How Can Students Use Graphic Organizers to Improve Writing?
3. The Hamburger Paragraph
This organizer helps students get their ideas into a cohesive shape before beginning formal writing in earnest. It consists of the three main aspects of a paragraph represent visually as a hamburger - mmmm, yum! This concrete display of structure is very useful in approaching the often challenging and unwieldy task of writing a paragraph or essay.
The first part, the top bun, corresponds to the introduction or the topic sentence that indicates to the reader what the paragraph is essentially about. The following supporting sentences are
represented by the filling of the hamburger where supporting ideas and information are listed. The final bottom bun represents the paragraph’s conclusion. The notes here will help the student later write sentences that restate the topic sentence, summarize the ideas, and bring closure to the paragraph as a whole.
4. The 5 W’s and an H
This simple organizer helps students organize their thoughts when undertaking a piece of journalistic writing such as a report. It divides the sheet into sections to jot down initial ideas based on the questions every journalist worth their salt strives to answer: Who, What, When, Where, Why, and How?

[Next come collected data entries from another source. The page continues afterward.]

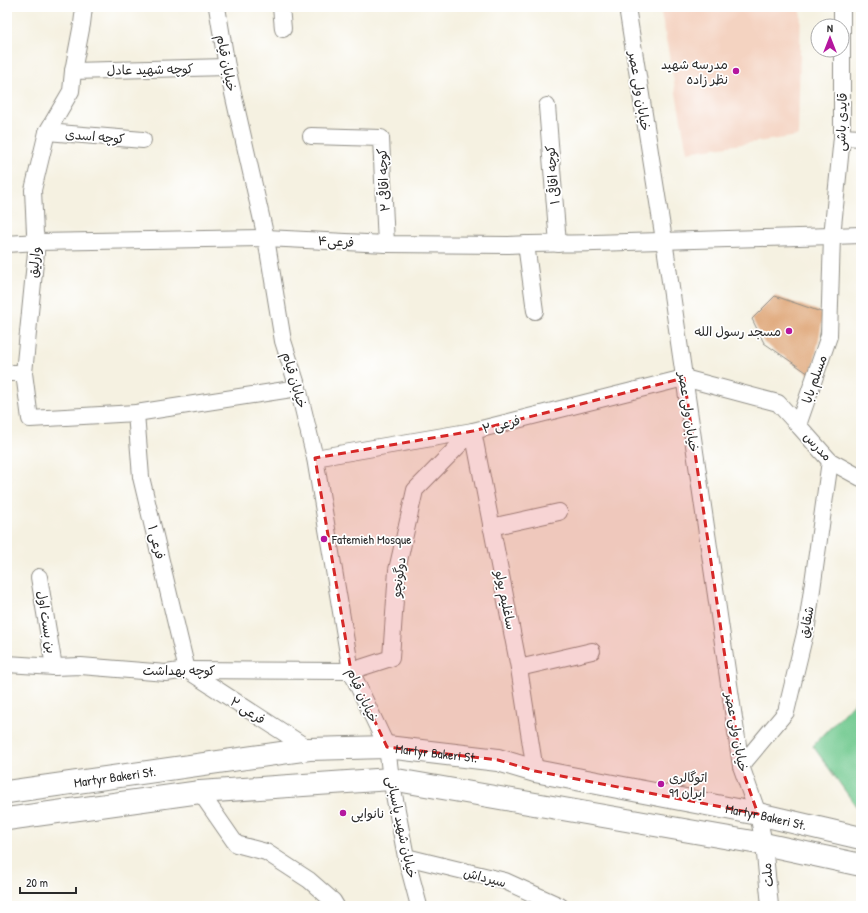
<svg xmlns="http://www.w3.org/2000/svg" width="868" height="913" viewBox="0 0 868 913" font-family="'Patrick Hand','Playpen Sans Arabic',sans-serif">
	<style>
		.built { fill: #f4d3c1 }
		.green { fill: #71c98f; stroke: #4e7a5d }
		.building { fill: #dea475 }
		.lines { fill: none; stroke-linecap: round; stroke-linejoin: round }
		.minor-casing { stroke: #908e86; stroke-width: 18 }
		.secondary-casing { stroke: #908e86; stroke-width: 24 }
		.minor { stroke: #fff; stroke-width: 16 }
		.secondary { stroke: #fff; stroke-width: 22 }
		.marked { fill: #d62828; fill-opacity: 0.2; stroke: #d62828; stroke-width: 3; stroke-dasharray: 8 5; stroke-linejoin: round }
		.poi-dot { fill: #b5179e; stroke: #fff; stroke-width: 1.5 }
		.labels { text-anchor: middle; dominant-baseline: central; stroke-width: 3.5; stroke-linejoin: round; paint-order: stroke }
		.street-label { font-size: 13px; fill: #2b2b2b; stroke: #fff }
		.poi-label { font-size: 13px; fill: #2b2b2b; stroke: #fff; text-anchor: start }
	</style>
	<rect width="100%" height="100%" fill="#fff"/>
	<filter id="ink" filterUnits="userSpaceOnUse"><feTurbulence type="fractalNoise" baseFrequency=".025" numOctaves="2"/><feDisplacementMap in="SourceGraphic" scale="8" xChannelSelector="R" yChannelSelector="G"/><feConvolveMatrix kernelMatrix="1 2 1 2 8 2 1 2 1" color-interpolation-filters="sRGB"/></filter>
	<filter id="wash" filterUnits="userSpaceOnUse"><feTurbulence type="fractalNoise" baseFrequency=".012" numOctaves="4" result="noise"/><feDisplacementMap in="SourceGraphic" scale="16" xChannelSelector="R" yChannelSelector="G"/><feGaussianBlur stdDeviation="0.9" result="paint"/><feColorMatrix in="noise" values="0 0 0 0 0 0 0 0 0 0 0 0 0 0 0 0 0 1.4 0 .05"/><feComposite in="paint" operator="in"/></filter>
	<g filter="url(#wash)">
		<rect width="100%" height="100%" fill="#f5f1e1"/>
		<path class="built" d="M660,7H801L798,136L687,152Z"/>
		<path class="green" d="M861,695V813L813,746Z"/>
		<g id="blocks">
			<path class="building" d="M775,296L824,313L812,376L764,343L752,319Z"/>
		</g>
	</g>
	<g filter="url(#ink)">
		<use href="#blocks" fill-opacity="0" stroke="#908e86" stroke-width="1"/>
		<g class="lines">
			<defs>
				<g id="minor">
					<path d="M84,7L82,24L73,71L71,91L47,132L33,190L35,233L37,242L24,373L30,419L136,413L298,388"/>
					<path d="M217,7L227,67L266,238L283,341L298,388L315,458L351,671L387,747L391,779L406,857L419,906"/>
					<path d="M281,7L283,29"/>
					<path d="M627,7L664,240L741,766L758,814L764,844L770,906"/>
					<path d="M73,71L227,67"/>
					<path d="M547,106L558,244"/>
					<path d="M47,132L143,140"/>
					<path d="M311,136L381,138L386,244"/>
					<path d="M842,137L861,138"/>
					<path d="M7,244L37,242L266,238L386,244L509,245C537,243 566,244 594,243C673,240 752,238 832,236L842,137V7"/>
					<path d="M526,244L535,311"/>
					<path d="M7,373H24"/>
					<path d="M136,413L141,477L187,670L309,749"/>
					<path d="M798,425L830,461L861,478"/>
					<path d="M473,431L519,668L535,771"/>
					<path d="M315,458L473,431L684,378L778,403L798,425L829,336L832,236L861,235"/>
					<path d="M491,527L559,512"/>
					<path d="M39,577L54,667"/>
					<path d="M7,664L54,667L81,666L166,673L187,670L351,671L391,658L397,570L415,490L473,431"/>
					<path d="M519,668L592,651"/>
					<path d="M741,766L786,712L807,625L830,461"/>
					<path d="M200,792L236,844L266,852L309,880L333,901L336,906"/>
					<path d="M406,857L505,881L560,906"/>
				</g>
				<g id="secondary">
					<path id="s1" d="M7,792L309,749L387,747L498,760L535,771L758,814L861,838"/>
					<path d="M7,819L200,792L391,779L764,844L861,865"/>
				</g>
			</defs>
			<use href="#minor" class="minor-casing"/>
			<use href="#secondary" class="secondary-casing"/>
			<use href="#minor" class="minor"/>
			<use href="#secondary" class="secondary"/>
		</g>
	</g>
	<path class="marked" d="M684,378L741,766L758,814L535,771L498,760L387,747L351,671L315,458L473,431Z"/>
	<g class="poi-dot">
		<circle cx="736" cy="71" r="4"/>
		<circle cx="789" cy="331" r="4"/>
		<circle cx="324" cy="539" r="4"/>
		<circle cx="661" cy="784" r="4"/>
		<circle cx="343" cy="813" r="4"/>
	</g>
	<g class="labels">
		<g class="street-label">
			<text transform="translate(227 63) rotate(79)">خیابان قیام</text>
			<text transform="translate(150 69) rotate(-1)">کوچه شهید عادل</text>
			<text transform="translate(640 91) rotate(81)">خیابان ولی عصر</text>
			<text transform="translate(841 122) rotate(-88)">قایدی باشی</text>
			<text transform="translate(95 136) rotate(5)">کوچه اسدی</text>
			<text transform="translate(552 175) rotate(-95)">کوچه اقاقی ۱</text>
			<text transform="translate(383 180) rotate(-93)">کوچه اقاقی ۲</text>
			<text transform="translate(336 241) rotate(3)">فرعی۴</text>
			<text transform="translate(34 262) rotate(-85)">وارلیق</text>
			<text transform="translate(814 379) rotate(-71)">مسلم بابا</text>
			<text transform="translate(295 380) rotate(74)">خیابان قیام</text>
			<text transform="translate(689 412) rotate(82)">خیابان ولی عصر</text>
			<text transform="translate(501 424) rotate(-14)">فرعی ۲</text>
			<text transform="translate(818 446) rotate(46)">مدرس</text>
			<text transform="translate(157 542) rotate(76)">فرعی ۱</text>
			<text transform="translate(398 577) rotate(-83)">دوگونچو</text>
			<text transform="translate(506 600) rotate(79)">ساغلیم یولو</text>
			<text transform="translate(47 622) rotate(81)">بن بست اول</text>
			<text transform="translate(806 622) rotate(-80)">شقایق</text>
			<text x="179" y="670">کوچه بهداشت</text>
			<text transform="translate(363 695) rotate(66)">خیابان قیام</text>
			<text transform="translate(248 710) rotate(33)">فرعی ۲</text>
			<text transform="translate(737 732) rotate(80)">خیابان ولی عصر</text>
			<text stroke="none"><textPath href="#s1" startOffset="433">Martyr Bakeri St.</textPath></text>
			<text stroke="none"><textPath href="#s1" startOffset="109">Martyr Bakeri St.</textPath></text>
			<text stroke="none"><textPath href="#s1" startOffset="769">Martyr Bakeri St.</textPath></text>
			<text transform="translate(402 827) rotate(78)">خیابان شهید پاسبانی</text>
			<text transform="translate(767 875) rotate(-96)">ملت</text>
			<text transform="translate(485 877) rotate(15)">سیرداش</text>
		</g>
		<g class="poi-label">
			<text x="728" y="64" text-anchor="end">مدرسه شهید<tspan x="728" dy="15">نظر زاده</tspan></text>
			<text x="781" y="331" text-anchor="end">مسجد رسول الله</text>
			<text x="332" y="539">Fatemieh Mosque</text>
			<text x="669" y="777">اتوگالری<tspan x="669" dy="15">ایران 91</tspan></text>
			<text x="351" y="813">نانوایی</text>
		</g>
	</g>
	<rect width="868" height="913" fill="none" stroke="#fff" stroke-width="24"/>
	<g transform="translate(830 38)"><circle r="19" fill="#ffffff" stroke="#aaaaaa"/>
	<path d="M0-3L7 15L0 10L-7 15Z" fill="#b5179e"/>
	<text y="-6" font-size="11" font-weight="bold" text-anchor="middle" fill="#2b2b2b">N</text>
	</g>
	<path d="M20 887v6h56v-6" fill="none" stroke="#2b2b2b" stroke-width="2"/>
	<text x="26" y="887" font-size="12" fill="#2b2b2b" stroke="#ffffff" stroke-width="3" paint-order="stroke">20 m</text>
</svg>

This graphic organizer leads the student from answering the more straightforward factual questions such as who and when before leading them organically into the more complex questions of how and why. Structuring notes this way encourages students to organize their information and thoughts on that information before beginning the writing process. This is helpful in producing a unified piece of writing that builds logically as it climbs the ladder of abstraction from the purely factual to the more abstract and universal.
Do-It-Yourself Graphic Organizing
Open any word-processing application from Microsoft Word and Pages to Google Docs and Open Office and you’ll find a host of ready made free writing templates. In essence, these too are graphic organizers that help you to perform a number functions; anything from writing a resumé to drafting a business report. You can also use these word-processing to design your own graphic organizers for your student. For example, if you want to produce an organizer for a particular writing genre, simply take a look at the specific criteria of that genre, draw out the various headings or related writing prompts and create a corresponding table in your word-processing program. You can add graphic, images, colorful tables and fonts. Making your own graphic organizer allows you to tailor your template for the specific needs of your students and relate it exactly to your own teaching methodologies.
Use Graphic Organizers to Bring Learning to Life!
We have only just touched the tip of the graphic-berg. With the ubiquity of computers in all aspects of our lives, we have at our fingertips a wealth of free and commercially available tools to help us use sophisticated graphic organizers to bring learning to life for our students. However, not all graphic organizers need to be made to the highest of production standards. Sometime a simple table scratched onto a piece of scrap paper can help a student slide that missing jigsaw piece of understanding firmly into place. The key to using graphic organizers in the classroom is to find ways to encourage our students to discover the best ways for them to learn - tooling them up to be self-directed learners for life!